Motor vehicle differential assemblies have been in common use for many years to allow one motor vehicle wheel on an axle to rotate at a different rate than the other motor vehicle wheel, such as would occur when a motor vehicle is turning, or two tires having different diameters are being used on the same axle.
A typical motor vehicle differential assembly includes a pair of meshing spider and side gears enclosed in a differential case. The case is usually a one-piece unit, having a ring gear bolted to the case. The case is usually made of cast iron. The spider gears, typically made of hardened steel, are held in place by a steel shaft, known as a pinion shaft, which passes through the differential case and the center of the spider gears. The spider gears, also commonly made of hardened steel, mesh with the side gears. When the ring gear and the differential case turn, the spider and side gears also turn. Power flow is through the case, into the spider gears, and on into the side gears. The side gears are splined to a pair of drive axles and transfer power to the drive axles which in turn transfer power to wheels which drive the vehicle.

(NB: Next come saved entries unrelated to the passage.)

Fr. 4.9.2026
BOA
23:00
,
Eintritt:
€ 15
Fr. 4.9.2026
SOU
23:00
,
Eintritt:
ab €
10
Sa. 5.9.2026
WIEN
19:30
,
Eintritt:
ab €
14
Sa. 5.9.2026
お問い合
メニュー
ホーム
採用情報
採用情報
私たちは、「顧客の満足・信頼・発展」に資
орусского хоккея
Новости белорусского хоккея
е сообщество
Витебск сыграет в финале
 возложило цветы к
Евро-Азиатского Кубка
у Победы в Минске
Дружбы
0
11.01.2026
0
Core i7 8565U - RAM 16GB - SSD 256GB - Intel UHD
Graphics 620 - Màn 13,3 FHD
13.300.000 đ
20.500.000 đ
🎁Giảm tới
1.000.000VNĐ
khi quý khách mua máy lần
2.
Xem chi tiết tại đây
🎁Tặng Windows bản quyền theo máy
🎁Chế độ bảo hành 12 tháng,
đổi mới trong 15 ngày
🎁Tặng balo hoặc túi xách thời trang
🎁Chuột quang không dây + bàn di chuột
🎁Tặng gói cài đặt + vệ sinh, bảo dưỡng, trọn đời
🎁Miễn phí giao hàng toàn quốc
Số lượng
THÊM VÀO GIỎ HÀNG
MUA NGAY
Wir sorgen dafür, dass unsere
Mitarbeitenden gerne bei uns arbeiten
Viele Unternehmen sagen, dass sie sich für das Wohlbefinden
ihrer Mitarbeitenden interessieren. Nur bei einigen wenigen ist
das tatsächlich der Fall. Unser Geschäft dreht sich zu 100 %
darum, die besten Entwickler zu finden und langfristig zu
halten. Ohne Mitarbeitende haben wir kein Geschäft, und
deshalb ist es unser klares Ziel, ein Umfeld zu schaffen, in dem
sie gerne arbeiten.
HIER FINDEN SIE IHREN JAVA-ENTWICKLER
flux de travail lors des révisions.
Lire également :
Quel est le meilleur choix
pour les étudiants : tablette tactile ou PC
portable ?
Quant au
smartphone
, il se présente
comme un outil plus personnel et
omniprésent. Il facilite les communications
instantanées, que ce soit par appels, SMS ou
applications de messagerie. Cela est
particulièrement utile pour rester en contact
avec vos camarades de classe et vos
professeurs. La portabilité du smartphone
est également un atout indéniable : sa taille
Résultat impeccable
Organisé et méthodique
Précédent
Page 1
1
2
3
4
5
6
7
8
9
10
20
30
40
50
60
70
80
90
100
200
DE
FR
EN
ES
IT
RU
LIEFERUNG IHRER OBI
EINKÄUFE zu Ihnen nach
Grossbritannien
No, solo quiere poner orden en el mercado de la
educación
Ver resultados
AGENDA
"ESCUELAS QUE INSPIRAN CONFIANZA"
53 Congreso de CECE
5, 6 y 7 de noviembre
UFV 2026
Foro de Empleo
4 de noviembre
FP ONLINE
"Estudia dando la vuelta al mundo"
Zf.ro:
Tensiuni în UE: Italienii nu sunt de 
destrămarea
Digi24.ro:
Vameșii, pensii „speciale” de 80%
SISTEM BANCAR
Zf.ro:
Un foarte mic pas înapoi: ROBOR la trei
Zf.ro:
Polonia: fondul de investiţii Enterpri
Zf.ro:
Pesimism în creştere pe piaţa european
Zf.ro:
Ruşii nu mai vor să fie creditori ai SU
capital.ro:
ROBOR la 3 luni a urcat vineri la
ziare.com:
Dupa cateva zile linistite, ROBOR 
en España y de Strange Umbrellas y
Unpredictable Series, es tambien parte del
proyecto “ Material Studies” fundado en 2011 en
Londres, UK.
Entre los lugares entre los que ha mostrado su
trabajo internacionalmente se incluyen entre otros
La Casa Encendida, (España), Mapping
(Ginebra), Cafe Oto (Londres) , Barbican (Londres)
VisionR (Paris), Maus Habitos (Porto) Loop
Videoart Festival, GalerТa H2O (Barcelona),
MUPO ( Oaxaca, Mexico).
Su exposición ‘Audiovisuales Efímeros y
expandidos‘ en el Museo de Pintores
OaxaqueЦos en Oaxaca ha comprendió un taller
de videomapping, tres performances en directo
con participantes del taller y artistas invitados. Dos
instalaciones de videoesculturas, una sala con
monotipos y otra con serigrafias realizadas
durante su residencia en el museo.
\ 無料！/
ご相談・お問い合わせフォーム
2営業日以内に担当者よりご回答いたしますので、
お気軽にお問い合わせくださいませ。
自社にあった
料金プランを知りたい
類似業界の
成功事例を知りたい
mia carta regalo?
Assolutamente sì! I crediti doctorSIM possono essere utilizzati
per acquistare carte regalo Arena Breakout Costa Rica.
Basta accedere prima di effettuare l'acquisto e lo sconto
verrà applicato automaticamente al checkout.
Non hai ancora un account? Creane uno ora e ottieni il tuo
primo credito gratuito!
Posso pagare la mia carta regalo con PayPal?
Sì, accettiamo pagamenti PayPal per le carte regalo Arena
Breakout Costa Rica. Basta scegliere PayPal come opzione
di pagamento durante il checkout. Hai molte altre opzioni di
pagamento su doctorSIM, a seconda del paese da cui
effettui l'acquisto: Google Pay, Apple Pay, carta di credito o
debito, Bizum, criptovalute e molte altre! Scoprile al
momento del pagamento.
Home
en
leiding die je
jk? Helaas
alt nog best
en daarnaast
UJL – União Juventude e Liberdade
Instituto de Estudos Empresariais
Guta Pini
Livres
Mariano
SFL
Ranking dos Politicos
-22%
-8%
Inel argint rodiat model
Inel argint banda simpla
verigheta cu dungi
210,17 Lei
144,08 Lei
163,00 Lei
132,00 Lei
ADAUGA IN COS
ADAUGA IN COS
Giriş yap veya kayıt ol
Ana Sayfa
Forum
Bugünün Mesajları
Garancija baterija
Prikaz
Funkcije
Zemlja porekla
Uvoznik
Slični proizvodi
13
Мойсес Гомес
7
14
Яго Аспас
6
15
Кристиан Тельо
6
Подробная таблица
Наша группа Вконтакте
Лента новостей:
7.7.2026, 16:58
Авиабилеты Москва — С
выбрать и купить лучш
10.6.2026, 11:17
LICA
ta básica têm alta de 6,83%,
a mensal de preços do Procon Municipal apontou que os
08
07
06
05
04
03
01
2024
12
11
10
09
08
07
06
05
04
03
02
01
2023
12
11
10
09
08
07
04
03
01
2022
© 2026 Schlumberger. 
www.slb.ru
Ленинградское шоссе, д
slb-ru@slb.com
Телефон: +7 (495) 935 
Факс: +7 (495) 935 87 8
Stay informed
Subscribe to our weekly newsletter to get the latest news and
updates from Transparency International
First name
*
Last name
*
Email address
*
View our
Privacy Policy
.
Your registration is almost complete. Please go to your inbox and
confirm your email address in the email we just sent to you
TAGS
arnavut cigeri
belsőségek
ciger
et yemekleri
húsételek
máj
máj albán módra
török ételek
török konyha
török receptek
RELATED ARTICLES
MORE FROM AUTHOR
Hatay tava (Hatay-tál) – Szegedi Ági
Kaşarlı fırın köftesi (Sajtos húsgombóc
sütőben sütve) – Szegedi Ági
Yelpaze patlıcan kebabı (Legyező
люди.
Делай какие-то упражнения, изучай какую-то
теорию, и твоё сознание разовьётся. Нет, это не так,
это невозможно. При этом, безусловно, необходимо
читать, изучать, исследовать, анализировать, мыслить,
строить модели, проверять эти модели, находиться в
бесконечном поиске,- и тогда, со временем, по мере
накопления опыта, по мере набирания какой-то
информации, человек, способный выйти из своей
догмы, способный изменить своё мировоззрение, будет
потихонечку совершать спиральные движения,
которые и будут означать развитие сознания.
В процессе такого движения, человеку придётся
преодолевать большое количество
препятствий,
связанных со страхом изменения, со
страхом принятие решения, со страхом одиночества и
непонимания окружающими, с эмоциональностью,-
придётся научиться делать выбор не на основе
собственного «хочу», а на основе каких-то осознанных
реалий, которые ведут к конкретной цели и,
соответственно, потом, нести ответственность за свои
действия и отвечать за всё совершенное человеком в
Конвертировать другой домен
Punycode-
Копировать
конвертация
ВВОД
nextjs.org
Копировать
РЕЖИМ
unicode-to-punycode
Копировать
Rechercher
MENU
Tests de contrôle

Known prior art means for keeping the drive axles firmly engaged within the side gears include C-locks which are received by a circumferential groove provided in the end of the drive axle and which project radially beyond the periphery of the drive axle to contact a nearby face of the side gear. The C-lock has been known to work satisfactorily as long as the arrangement of the spider gears and the side gears provides a wide enough space between the side gear face and the pinion shaft to achieve adequate button thickness on the end of the drive axle where the groove for the C-lock is provided. Where the spider gear and side gear arrangement does not yield enough space to realize appropriate button thickness, alternate means of retaining the drive axles are required.
Another known retention means makes use of a cam plug and a set of balls mounted within an axially disposed recess at the end of the drive axle. Rotation of the pinion gear shaft moves the cam plugs further into the recess and the balls outwardly into locking engagement with an annular recess within the side gears. The pinion shaft is then secured against rotation by a pin or screw which extends therethrough.
The present invention achieves the same results as the above described known retention means using the cam plug and balls; but, with a greatly simplified design that is envisioned to provide a stronger link between the side gears and the drive shafts.